▶ _Stored items_
>>>>>
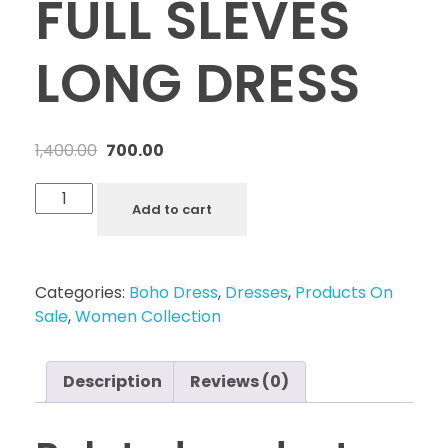
FULL SLEVES
LONG DRESS
1,400.00
700.00
Add to cart
Categories:
Boho Dress
,
Dresses
,
Products On
Sale
,
Women Collection
Description
Reviews (0)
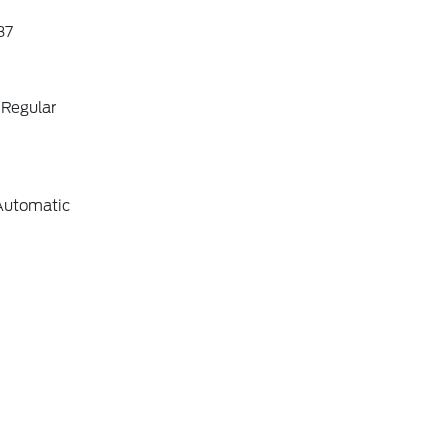
87
 Regular
Automatic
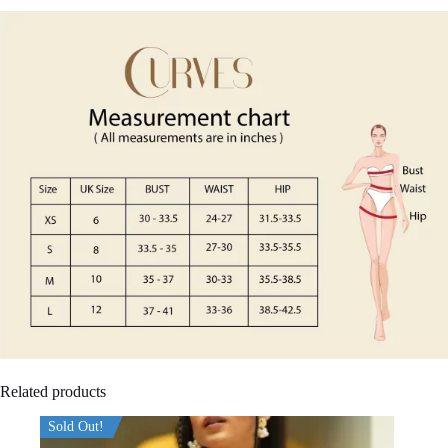
Related products
Sold Out!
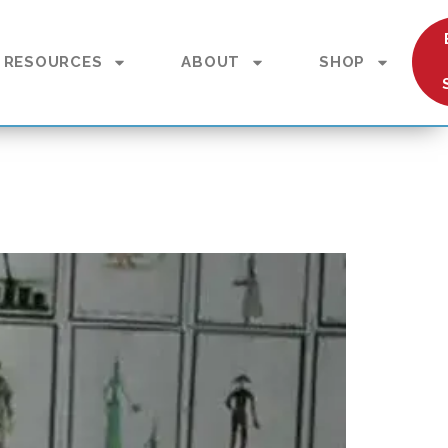
RESOURCES
ABOUT
SHOP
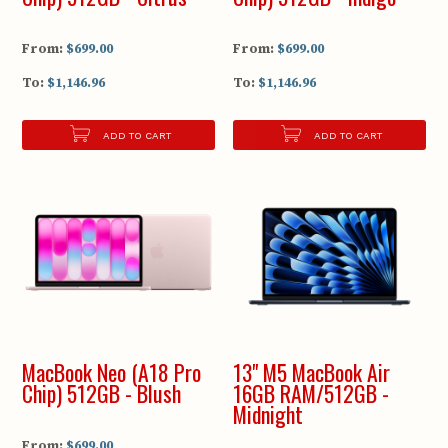
From:
$699.00
From:
$699.00
To:
$1,146.96
To:
$1,146.96
ADD TO CART
ADD TO CART
MacBook Neo (A18 Pro
13" M5 MacBook Air
Chip) 512GB - Blush
16GB RAM/512GB -
Midnight
From:
$699.00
<<<<<
▶ _EXERCISE DIRECTIONS_
Print every line above exactly. Leave the pictures out.

▶ _SOLUTION_
FULL SLEVES
LONG DRESS
1,400.00
700.00
Add to cart
Categories:
Boho Dress
,
Dresses
,
Products On
Sale
,
Women Collection
Description
Reviews (0)
87
 Regular
Automatic
Related products
Sold Out!
RESOURCES
ABOUT
SHOP
From:
$699.00
From:
$699.00
To:
$1,146.96
To:
$1,146.96
ADD TO CART
ADD TO CART
MacBook Neo (A18 Pro
13" M5 MacBook Air
Chip) 512GB - Blush
16GB RAM/512GB -
Midnight
From:
$699.00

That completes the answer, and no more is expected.